Let me be super clear: Any time climate breaks through, it's worthy of celebration. But this isn't an ordinary climate movie. Don't Look Up is special.

Watching it last night for the first time, I was legitimately blown away by how much I felt like I could relate to the main plot — well-meaning scientists being ignored because their message wasn't pleasant or profitable. I was scared to watch it because I was worried it would make me feel even more depressed than I already do about being a climate communicator during these decades of climate delay, but it's just the opposite. This is the climate movie I was waiting for.

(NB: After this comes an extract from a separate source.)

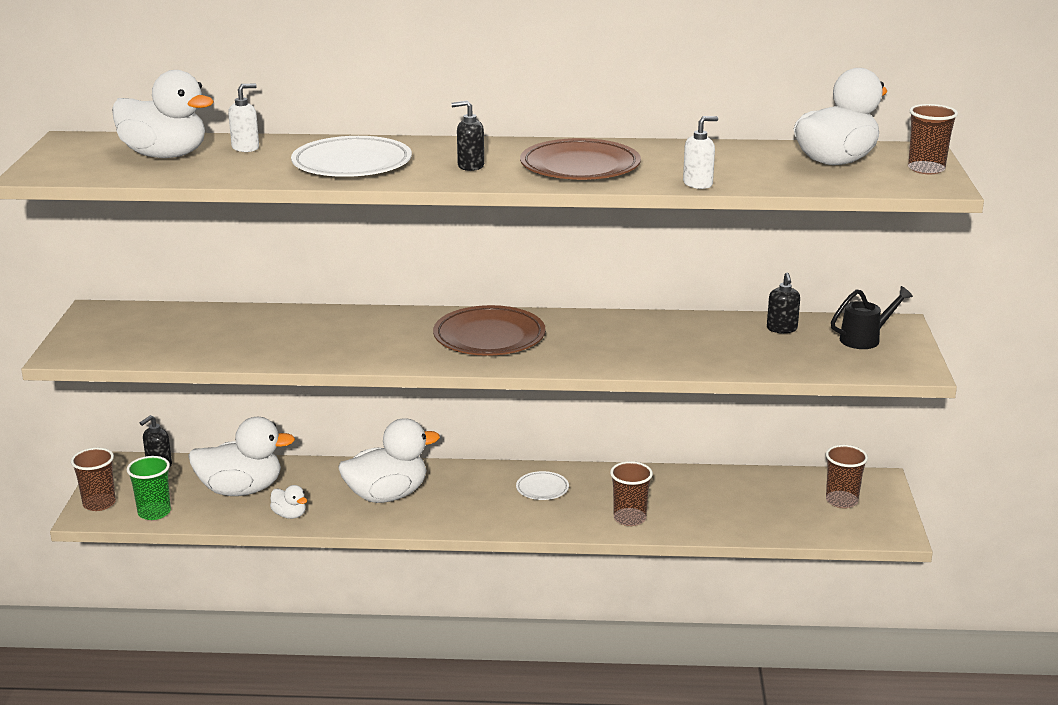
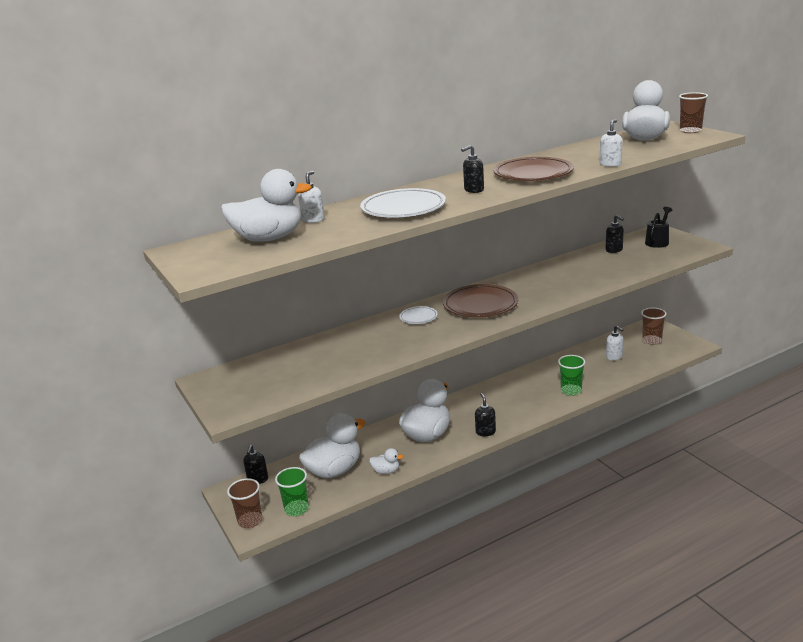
camera: 30 degrees left, 0 degrees up
(455, 521) = (485, 432): none -> black soap dispenser
(542, 489) = (506, 395): white plate -> white plate (418, 317)
(629, 518) = (571, 390): brown cup -> green cup
(753, 501) = (614, 357): none -> white soap dispenser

 Felt like I was looking in the mirror watching Leo in #DontLookUp and not just because we are so similarly handsome (I’m on the right). I get those feelings of frustration & desperation trying to communicate as a climate scientist but I think it’s more universal than that 1/ pic.twitter.com/Xk17bLIQiI— Dargan Frierson (@DarganF) December 29, 2021 

The reason I think Don't Look Up works so well is because the film's creators did their homework. There are so many Easter Eggs thrown in throughout that it's like a love letter to climate activists. There is a massive, waiting audience for authentic climate movies like this that speak to the deep, existential anxiety of being alive at this profoundly terrifying moment in history. We know how to solve the climate emergency — stop burning fossil fuels, build up a circular, caring society, and shift political power so that nothing like it ever happens again — and yet our leaders are staring us straight in the face and saying no.

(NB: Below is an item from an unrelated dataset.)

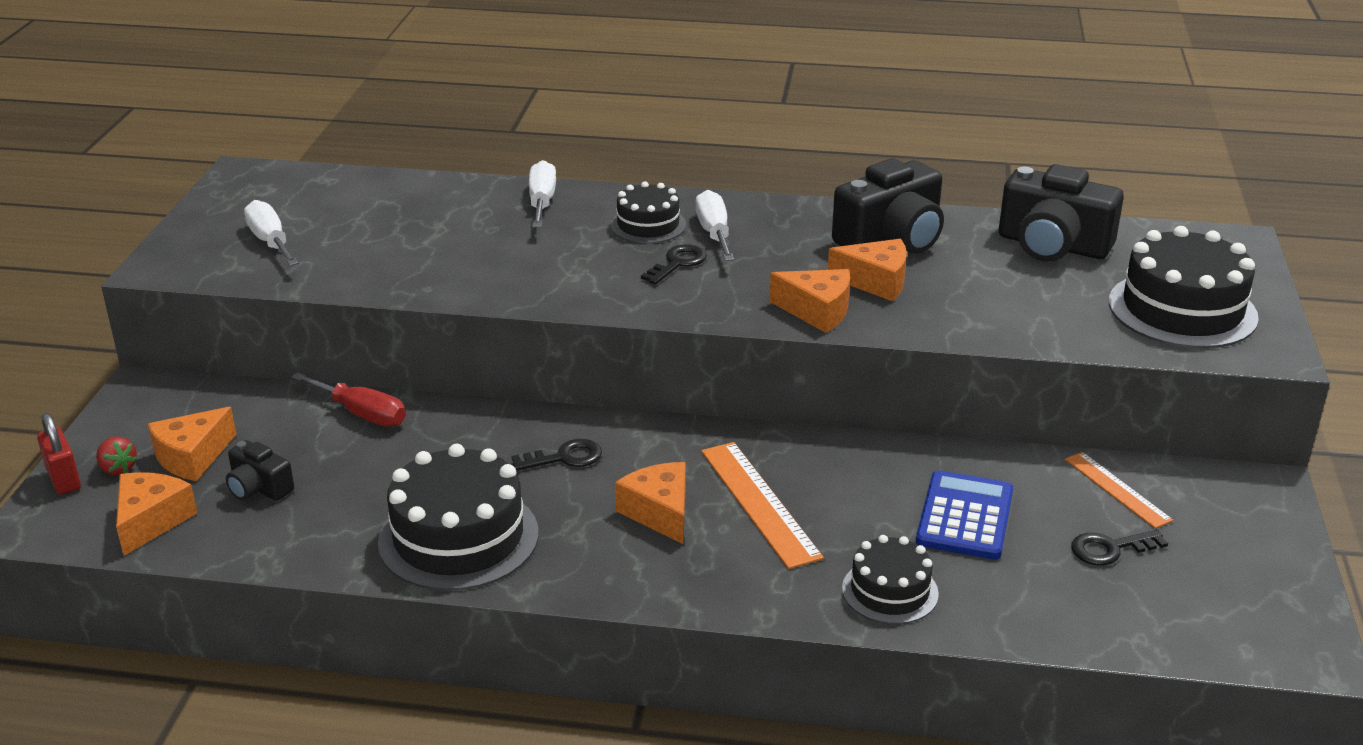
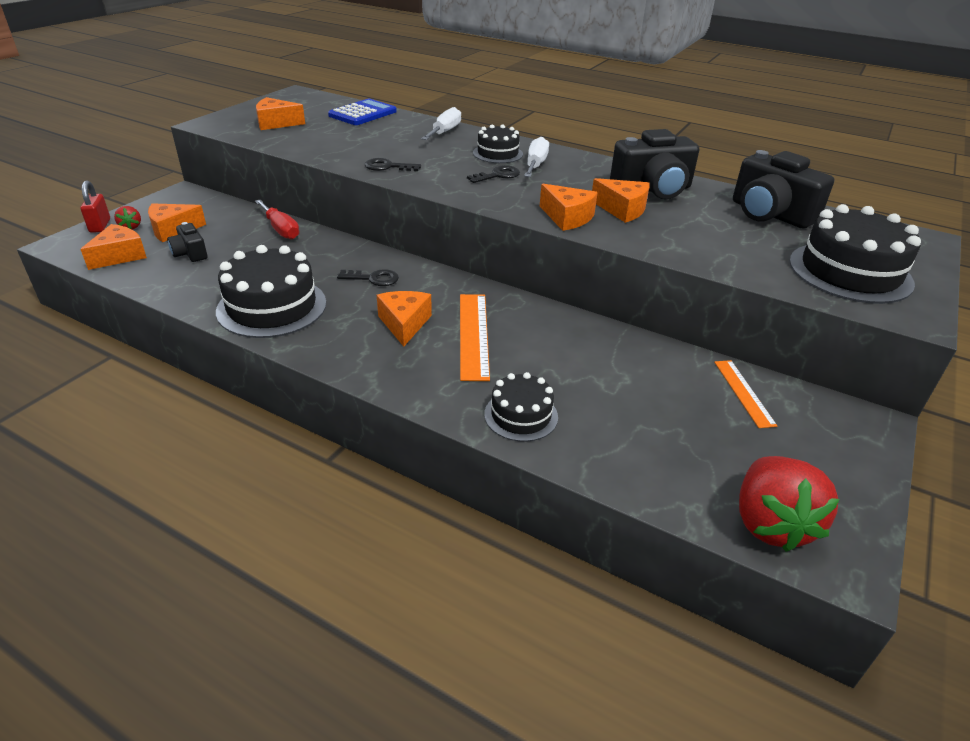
camera: 20 degrees right, 5 degrees up
(270, 242) = (276, 123): white screwdriver -> orange cheese
(965, 517) = (612, 380): blue calculator -> blue calculator (363, 113)
(1110, 549) = (712, 433): black key -> black key (387, 167)
(1220, 631) = (770, 523): none -> red strawberry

Director Adam McKay wrote that his own climate anxiety after reading David Wallace-Wells' The Uninhabitable Earth helped inspire the film, and screenplay co-writer David Sirota wrote that empowering the climate movement was a primary goal of the film.

I reached out to McKay and Sirota, and they both confirmed this hunch I had that the movie wasn't just a political satire, it was a gift for battle-weary activists after several long, hard years of struggle. "We literally made Don't Look Up for the climate community," McKay told me.

When I asked Sirota about the movie's lack of a preachy, prescriptive call-to-action takeaways at the end, he said that was intentional.

"We want it to be a clarion call for the movement," Sirota said, "But also respect that the movement should decide its tactics."

The movie isn't perfect. There's too much of a focus on the United States, and there's a valid criticism that seeking action from corrupt politicians during a time of crisis is counterproductive. We know that climate action at the scale and scope we need will only come from collective movements.

But that's exactly our job now — tell more climate stories that build on this one.

This isn't a movie that could exist without the decades of failures that have happened so far. But it's also a movie that finally FINALLY acknowledges that the lynchpin to taking action on climate isn't about data or carbon or graphs, it's about finding our shared humanity.

That part is working:

 While everyone is watching #DontLookUp , please take away from this that we need more climate activists and people power and pressure from this movement is the only way we will win because clearly we cannot trust those in power who reinforce this destructive system— Dominique Palmer (@domipalmer) December 28, 2021 

 Tell them that international solidarity is key as is anti racism and anti imperialism!— Meg Ruttan Walker (@TricksyRaccoon) December 29, 2021 

 Climate stories can be messy and imperfect if we have more of them.— Meg Ruttan Walker (@TricksyRaccoon) December 29, 2021 

 Don't Look South https://t.co/Pfd3tumSKu— Karyn (NOT A VESSEL) Baum (she/her) (@karynbaum) December 29, 2021 

Authentic climate action is way easier than shooting nukes at a comet -- it's treating each other and the Earth better. It's listening. It's building systems of power to replace the systems that have been built to kill us.

It's up to us, the climate movement, to redirect the energy that Don't Look Up gives us. Here's a place to start. And if you're wanting to tell you're own climate story, I'd be happy to give you a platform at The Phoenix.

With any luck, there will be many, many more movies like this to come.